# Problem requirements
Every entry must be reproduced word for word.

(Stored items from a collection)

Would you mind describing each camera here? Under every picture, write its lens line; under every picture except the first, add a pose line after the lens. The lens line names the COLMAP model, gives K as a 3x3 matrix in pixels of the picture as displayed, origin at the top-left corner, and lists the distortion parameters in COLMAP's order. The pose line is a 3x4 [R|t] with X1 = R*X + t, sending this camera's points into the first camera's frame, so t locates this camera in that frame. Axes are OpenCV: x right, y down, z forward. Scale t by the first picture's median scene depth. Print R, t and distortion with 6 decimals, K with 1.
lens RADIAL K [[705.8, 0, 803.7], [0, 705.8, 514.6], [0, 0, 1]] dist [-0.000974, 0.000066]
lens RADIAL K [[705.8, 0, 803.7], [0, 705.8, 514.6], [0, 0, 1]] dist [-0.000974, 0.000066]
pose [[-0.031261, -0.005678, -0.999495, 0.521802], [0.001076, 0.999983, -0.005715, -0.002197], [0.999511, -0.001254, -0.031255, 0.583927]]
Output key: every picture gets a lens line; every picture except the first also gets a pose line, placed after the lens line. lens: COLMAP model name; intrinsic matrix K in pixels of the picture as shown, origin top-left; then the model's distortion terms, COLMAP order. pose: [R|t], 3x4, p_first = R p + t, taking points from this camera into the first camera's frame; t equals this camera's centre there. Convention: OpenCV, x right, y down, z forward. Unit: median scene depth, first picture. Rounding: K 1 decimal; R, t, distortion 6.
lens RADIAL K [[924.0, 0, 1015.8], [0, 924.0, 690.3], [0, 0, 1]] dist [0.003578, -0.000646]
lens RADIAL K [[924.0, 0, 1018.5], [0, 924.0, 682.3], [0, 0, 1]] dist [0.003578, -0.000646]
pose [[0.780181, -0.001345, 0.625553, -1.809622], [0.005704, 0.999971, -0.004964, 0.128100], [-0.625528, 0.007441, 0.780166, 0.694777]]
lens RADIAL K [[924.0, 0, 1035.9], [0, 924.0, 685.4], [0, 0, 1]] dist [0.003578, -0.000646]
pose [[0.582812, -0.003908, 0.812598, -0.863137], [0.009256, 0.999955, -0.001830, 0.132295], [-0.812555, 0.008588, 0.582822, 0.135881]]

# Solution to the problem
Would you mind describing each camera here? Under every picture, write its lens line; under every picture except the first, add a pose line after the lens. The lens line names the COLMAP model, gives K as a 3x3 matrix in pixels of the picture as displayed, origin at the top-left corner, and lists the distortion parameters in COLMAP's order. The pose line is a 3x4 [R|t] with X1 = R*X + t, sending this camera's points into the first camera's frame, so t locates this camera in that frame. Axes are OpenCV: x right, y down, z forward. Scale t by the first picture's median scene depth. Print R, t and distortion with 6 decimals, K with 1.
lens RADIAL K [[705.8, 0, 803.7], [0, 705.8, 514.6], [0, 0, 1]] dist [-0.000974, 0.000066]
lens RADIAL K [[705.8, 0, 803.7], [0, 705.8, 514.6], [0, 0, 1]] dist [-0.000974, 0.000066]
pose [[-0.031261, -0.005678, -0.999495, 0.521802], [0.001076, 0.999983, -0.005715, -0.002197], [0.999511, -0.001254, -0.031255, 0.583927]]
Output key: every picture gets a lens line; every picture except the first also gets a pose line, placed after the lens line. lens: COLMAP model name; intrinsic matrix K in pixels of the picture as shown, origin top-left; then the model's distortion terms, COLMAP order. pose: [R|t], 3x4, p_first = R p + t, taking points from this camera into the first camera's frame; t equals this camera's centre there. Convention: OpenCV, x right, y down, z forward. Unit: median scene depth, first picture. Rounding: K 1 decimal; R, t, distortion 6.
lens RADIAL K [[924.0, 0, 1015.8], [0, 924.0, 690.3], [0, 0, 1]] dist [0.003578, -0.000646]
lens RADIAL K [[924.0, 0, 1018.5], [0, 924.0, 682.3], [0, 0, 1]] dist [0.003578, -0.000646]
pose [[0.780181, -0.001345, 0.625553, -1.809622], [0.005704, 0.999971, -0.004964, 0.128100], [-0.625528, 0.007441, 0.780166, 0.694777]]
lens RADIAL K [[924.0, 0, 1035.9], [0, 924.0, 685.4], [0, 0, 1]] dist [0.003578, -0.000646]
pose [[0.582812, -0.003908, 0.812598, -0.863137], [0.009256, 0.999955, -0.001830, 0.132295], [-0.812555, 0.008588, 0.582822, 0.135881]]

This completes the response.